Stick to the metronome, it’s hard enough trying to keep your own playing without having to try to rationalize it against the input of a skin-slamming Neanderthal. I’ve edited this a couple of times to soften it up so I hope I’m not ending up sounding too obtuse to catch my meaning.
Hey, copy this to the bohdran forum. It’ll be fun…
I may be blunt but I’ve once again hit the nail squarely on the head as it turns out. I can’t teach you to walk if you’re marvelling so loudly about how great it is some kids are crawling the thought of standing up never occurs to you. First of all you used the term “Good” and “Bohdran Player” in the same sentence. That’s essentially oxymoronic, but in truth the ratio of a “good” bohdran player to ones that can’t find the downbeat with both hands, a flashlight and a GPS unit is roughly 1 out of 100. Having said that, there seems to be no inbetween, so the 99 will be almost unanimously useless as any sort of timekeeping device, let alone any sort of interestingly musical timing device. If you didn’t know that, in fact if you imagined exactly the opposite were true as your post presupposes, I have done you one hyoomungussly large favor, probably handed you the most useful bit of information you would have otherwise encountered in years. Only after you understand that pretty much every single bohdran player to cuddle into a circle of musicians is a hopeless wanker, can you move ahead to determine any problem with timing you may have with your own playing and correct it.

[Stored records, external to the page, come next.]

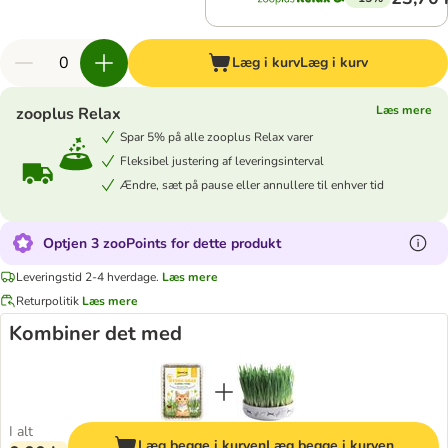
Læg i kurv
Læg i kurv
Læs mere
zooplus Relax
Spar 5% på alle zooplus Relax varer
Fleksibel justering af leveringsinterval
Ændre, sæt på pause eller annullere til enhver tid
Optjen 3 zooPoints for dette produkt
Leveringstid 2-4 hverdage.
Læs mere
Returpolitik
Læs mere
Kombiner det med
I alt
Læg begge i kurven
Læg begge i kurven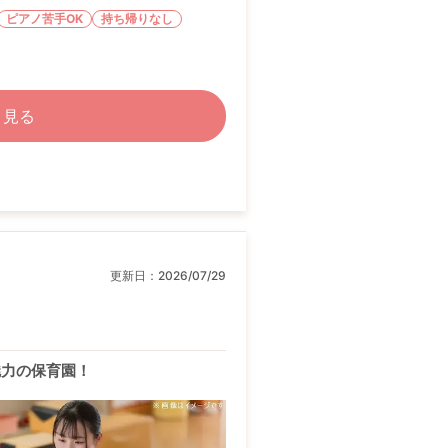
ピアノ苦手OK
持ち帰りなし
く見る
更新日：
2026/07/29
魅力の保育園！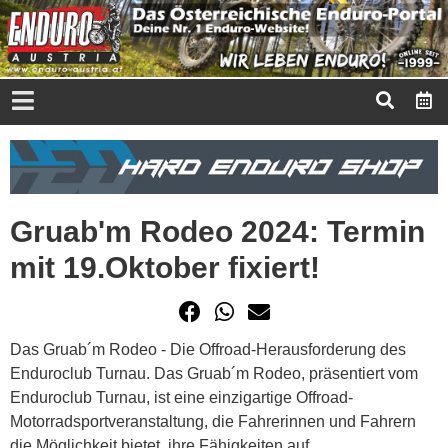
Gruab'm Rodeo 2024: Termin
mit 19.Oktober fixiert!
Das Gruab´m Rodeo - Die Offroad-Herausforderung des
Enduroclub Turnau. Das Gruab´m Rodeo, präsentiert vom
Enduroclub Turnau, ist eine einzigartige Offroad-
Motorradsportveranstaltung, die Fahrerinnen und Fahrern
die Möglichkeit bietet, ihre Fähigkeiten auf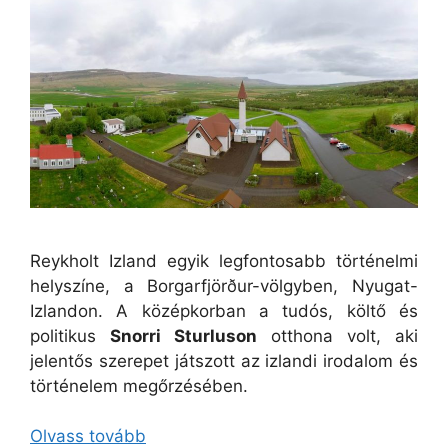
Reykholt Izland egyik legfontosabb történelmi
helyszíne, a Borgarfjörður-völgyben, Nyugat-
Izlandon. A középkorban a tudós, költő és
politikus
Snorri Sturluson
otthona volt, aki
jelentős szerepet játszott az izlandi irodalom és
történelem megőrzésében.
Olvass tovább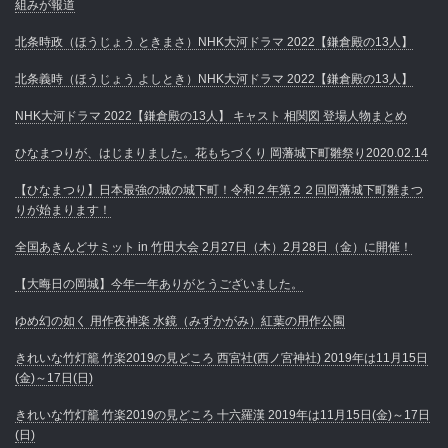
組みが報道
北条時政（ほうじょう ときまさ）NHK大河ドラマ 2022【鎌倉殿の13人】
北条義時（ほうじょう よしとき）NHK大河ドラマ 2022【鎌倉殿の13人】
NHK大河ドラマ 2022【鎌倉殿の13人】 キャスト 相関図 登場人物まとめ
ひなまつりが、はじまりました。花もちづくり 岡藩城下町雛祭り2020.02.14
【ひなまつり】日本最強の城の城下町！令和２年第２２回岡藩城下町雛まつ
りが始まります！
全国あきんどサミット in 竹田大会 2月27日（木）2月28日（金）に開催！
【大晦日の岡城】今年一年ありがとうございました。
ゆめ幻の如く 用作夜神楽 水鏡（みずかがみ）紅葉の用作公園
きれいな竹灯籠 竹楽2019の見どころ 西宮社(西ノ宮神社) 2019年は11月15日
(金)～17日(日)
きれいな竹灯籠 竹楽2019の見どころ 十六羅漢 2019年は11月15日(金)～17日
(日)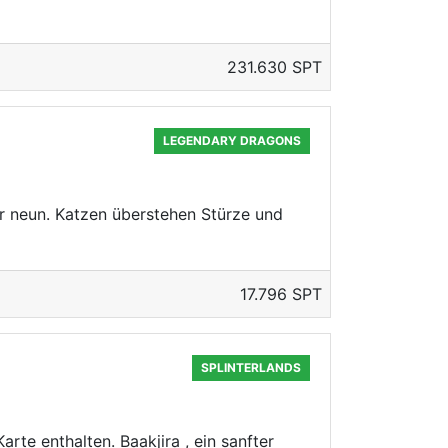
231.630 SPT
LEGENDARY DRAGONS
r neun. Katzen überstehen Stürze und
17.796 SPT
SPLINTERLANDS
te enthalten. Baakjira , ein sanfter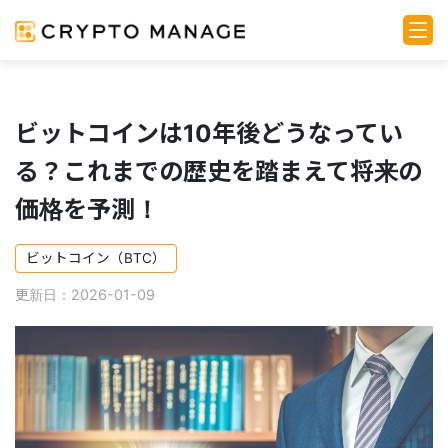
ビットコインは10年後どうなってい
る？これまでの歴史を踏まえて将来の
価格を予測！
ビットコイン（BTC）
更新日：2026-01-09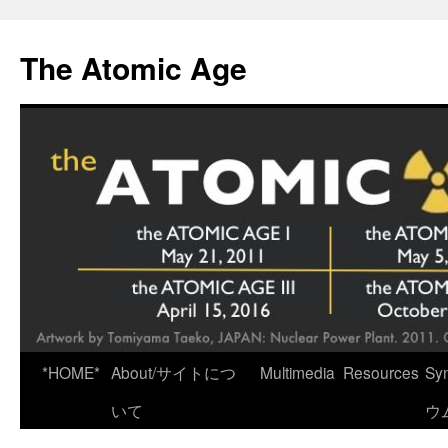
Skip
to
The Atomic Age
content
*HOME*
About/サイトにつ
Multimedia
Resources
Sy
いて
ウ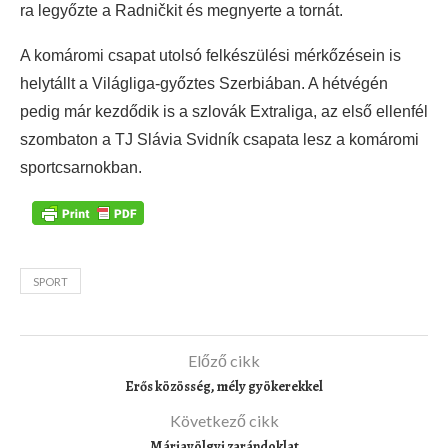
ra legyőzte a Radničkit és megnyerte a tornát.
A komáromi csapat utolsó felkészülési mérkőzésein is
helytállt a Világliga-győztes Szerbiában. A hétvégén
pedig már kezdődik is a szlovák Extraliga, az első ellenfél
szombaton a TJ Slávia Svidník csapata lesz a komáromi
sportcsarnokban.
SPORT
Előző cikk
Erős közösség, mély gyökerekkel
Következő cikk
Máriavölgyi zarándoklat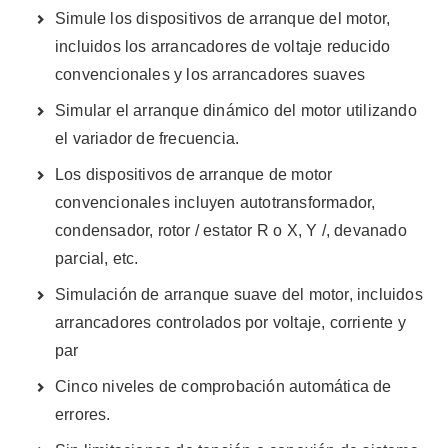
Simule los dispositivos de arranque del motor,
incluidos los arrancadores de voltaje reducido
convencionales y los arrancadores suaves
Simular el arranque dinámico del motor utilizando
el variador de frecuencia.
Los dispositivos de arranque de motor
convencionales incluyen autotransformador,
condensador, rotor / estator R o X, Y /, devanado
parcial, etc.
Simulación de arranque suave del motor, incluidos
arrancadores controlados por voltaje, corriente y
par
Cinco niveles de comprobación automática de
errores.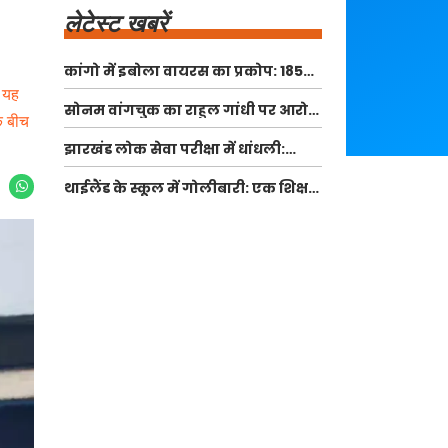
कांगो में इबोला वायरस का प्रकोप:
1850 से अधिक मौतें और 330 बच्चों की
। यह
सोनम वांगचुक का राहुल गांधी पर
जान गई
आरोप: अनशन के दौरान मिली
े बीच
झारखंड लोक सेवा परीक्षा में धांधली:
अनदेखी
सीआईडी ने मुख्य आरोपी के ससुर को
थाईलैंड के स्कूल में गोलीबारी: एक
हिरासत में लिया
शिक्षक की मौत, कई छात्र घायल
मनोरंजन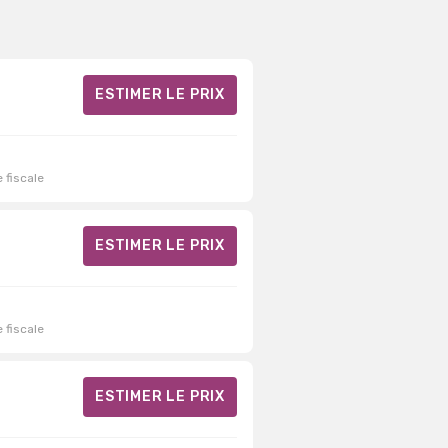
ESTIMER LE PRIX
 fiscale
ESTIMER LE PRIX
 fiscale
ESTIMER LE PRIX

Missing this first bit of revelatory insight into what actual “music” is, you may have remained rhythmically retarded indefinately, if indeed as you overtly chortled in your gleefullness, your entire appreciation of “timing” was based on observations of bohdran players. I assure you as well, I haven’t understated the facts here at all, and have been probably far too conciliatory in the matter lest I hurt the feelings of any tan-slammers who might accidentally read this little tome.

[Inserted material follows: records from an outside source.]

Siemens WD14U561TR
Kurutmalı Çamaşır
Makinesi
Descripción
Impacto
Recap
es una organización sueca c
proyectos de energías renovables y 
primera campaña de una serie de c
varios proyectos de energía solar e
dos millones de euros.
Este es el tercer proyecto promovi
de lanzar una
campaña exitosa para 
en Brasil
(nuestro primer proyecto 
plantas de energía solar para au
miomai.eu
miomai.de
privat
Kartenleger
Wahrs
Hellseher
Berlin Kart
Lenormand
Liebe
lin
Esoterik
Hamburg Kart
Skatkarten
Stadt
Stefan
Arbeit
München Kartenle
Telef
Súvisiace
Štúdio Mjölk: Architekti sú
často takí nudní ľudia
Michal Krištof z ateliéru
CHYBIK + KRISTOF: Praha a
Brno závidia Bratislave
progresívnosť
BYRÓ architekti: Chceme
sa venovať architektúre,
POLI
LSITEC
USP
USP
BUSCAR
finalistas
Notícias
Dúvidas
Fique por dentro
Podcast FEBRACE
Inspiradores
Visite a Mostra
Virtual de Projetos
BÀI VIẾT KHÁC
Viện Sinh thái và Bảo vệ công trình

If you are unskilled as a piper and do not intend to remain so, as I say, stick to the metronome, and do your best not to play with, near, before or after nearly any bohdran player likely to be hanging around a session. Your misunderstanding or lack of conceptual grasp visa-vis the downbeat is no reflection on you or any other beginner. Simply having bought a set of pipes, simply holding them in your lap and making vaguely pipe-like noises puts you in a superior musical position to the vast majority of even “accomplished” bohdran players. By “accomplished” I mean that they manage to hit the head occasionally, but even at that you have to admit it is a very large round target only inches away from the tipper.
You as a piper, or wannabe piper, are inherently better than these “good” bohdran players you revere so. This of course is because you chose a musical instrument for one thing, if nothing else, and had the insight to understand the difference even if you couldn’t play either.

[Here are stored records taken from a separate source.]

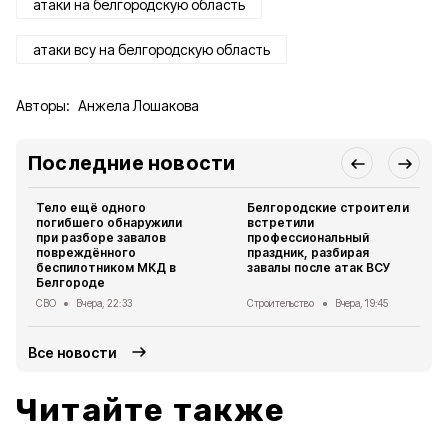
атаки на белгородскую область
атаки всу на белгородскую область
Авторы:
Анжела Лошакова
Последние новости
Тело ещё одного
Белгородские строители
погибшего обнаружили
встретили
при разборе завалов
профессиональный
повреждённого
праздник, разбирая
беспилотником МКД в
завалы после атак ВСУ
Белгороде
СВО
Вчера, 22:33
Строительство
Вчера, 19:45
Все новости
Читайте также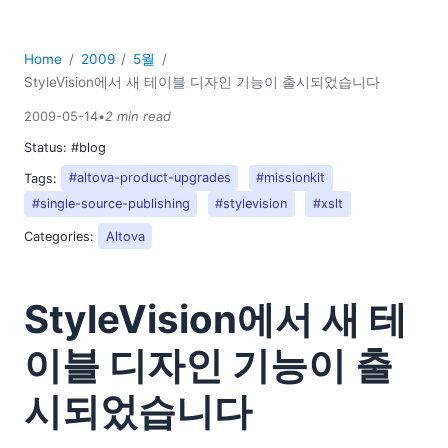
2018
2017
Home
2009
5월
2016
StyleVision에서 새 테이블 디자인 기능이 출시되었습니다
2015
2014
2009-05-14
•
2 min read
2013
Status:
#blog
2012
Tags:
#altova-product-upgrades
#missionkit
2011
#single-source-publishing
#stylevision
#xslt
2010
Categories:
Altova
2009
01
02
StyleVision에서 새 테
03
04
이블 디자인 기능이 출
05
시되었습니다
자바원(JavaOne) 행사에서 알토바(Altova) 부스를 방문하세
요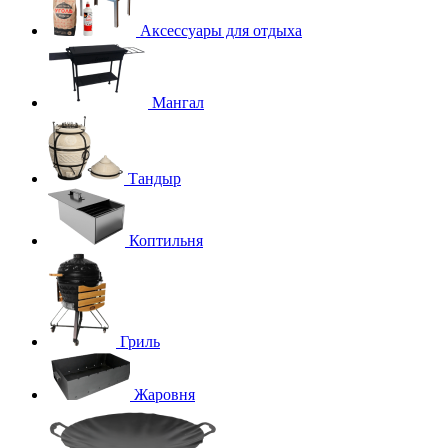
Аксессуары для отдыха
Мангал
Тандыр
Коптильня
Гриль
Жаровня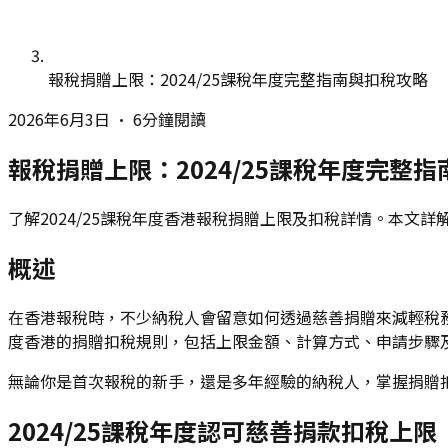
報稅捐贈上限：2024/25課稅年度完整指南與扣稅攻略
2026年6月3日
•
6分鐘閱讀
報稅捐贈上限：2024/25課稅年度完整
了解2024/25課稅年度香港報稅捐贈上限及扣稅詳情。本文
概述
在香港報稅時，不少納稅人會留意如何透過慈善捐贈來減輕稅
度香港的捐贈扣稅規則，包括上限金額、計算方式、申請步驟
無論你是首次報稅的新手，還是多年經驗的納稅人，掌握捐贈
2024/25課稅年度認可慈善捐款扣稅上限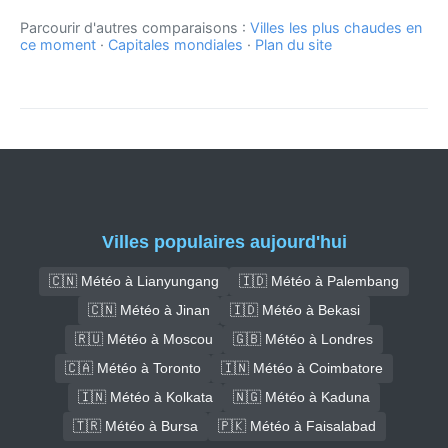
Parcourir d'autres comparaisons :
Villes les plus chaudes en
ce moment
·
Capitales mondiales
·
Plan du site
Villes populaires aujourd'hui
🇨🇳 Météo à Lianyungang
🇮🇩 Météo à Palembang
🇨🇳 Météo à Jinan
🇮🇩 Météo à Bekasi
🇷🇺 Météo à Moscou
🇬🇧 Météo à Londres
🇨🇦 Météo à Toronto
🇮🇳 Météo à Coimbatore
🇮🇳 Météo à Kolkata
🇳🇬 Météo à Kaduna
🇹🇷 Météo à Bursa
🇵🇰 Météo à Faisalabad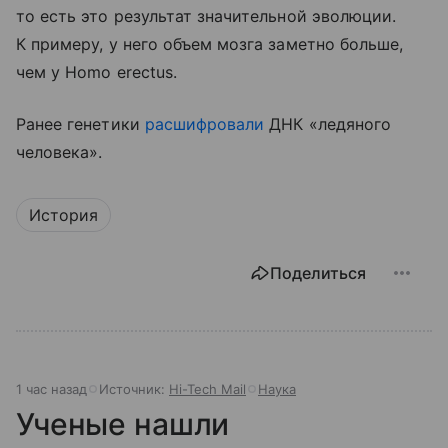
то есть это результат значительной эволюции.
К примеру, у него объем мозга заметно больше,
чем у Homo erectus.
Ранее генетики
расшифровали
ДНК «ледяного
человека».
История
Поделиться
1 час назад
Источник:
Hi-Tech Mail
Наука
Ученые нашли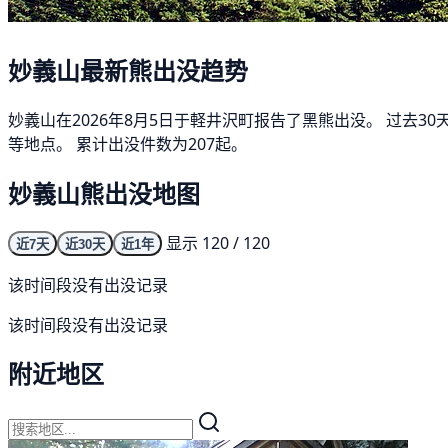
妙義山最新熊出没趋势
妙義山在2026年8月5日于軽井沢町报告了黑熊出没。 过去3
等地点。 累计出没件数为207起。
妙義山熊出没地图
显示 120 / 120
近7天
近30天
近1年
该时间段没有出没记录
该时间段没有出没记录
附近地区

Wow. Talking out your ass has now been taken to a whole new level! ROTFLOL
Thankfully, the many sessions I’ve seen over the years haven’t been plauged with this obvious and pandemic bodhrán problem. But I’ll keep a few extra vials of the bird flu vaccine in my pipe case just to be safe.
Did I say that my metronome speeds up every so often?
I told that to my fiddle teacher at one point and she gave me that “DON’T EVEN GO THERE” look as teachers do.
I am not a bodhrání, but I believe I have already come into contact with this bird flu … at least, I keep getting these overwhelming urges to climb a tree and crap on somebody’s windshield …
Where have you been Royce??? I have truly missed your prickly commentaries. I am a little disappointed that you didn’t work cretin or Neanderthal into your reply. Please repent and try harder. I wish I lived in Minnesota so I could take up the Bohdran.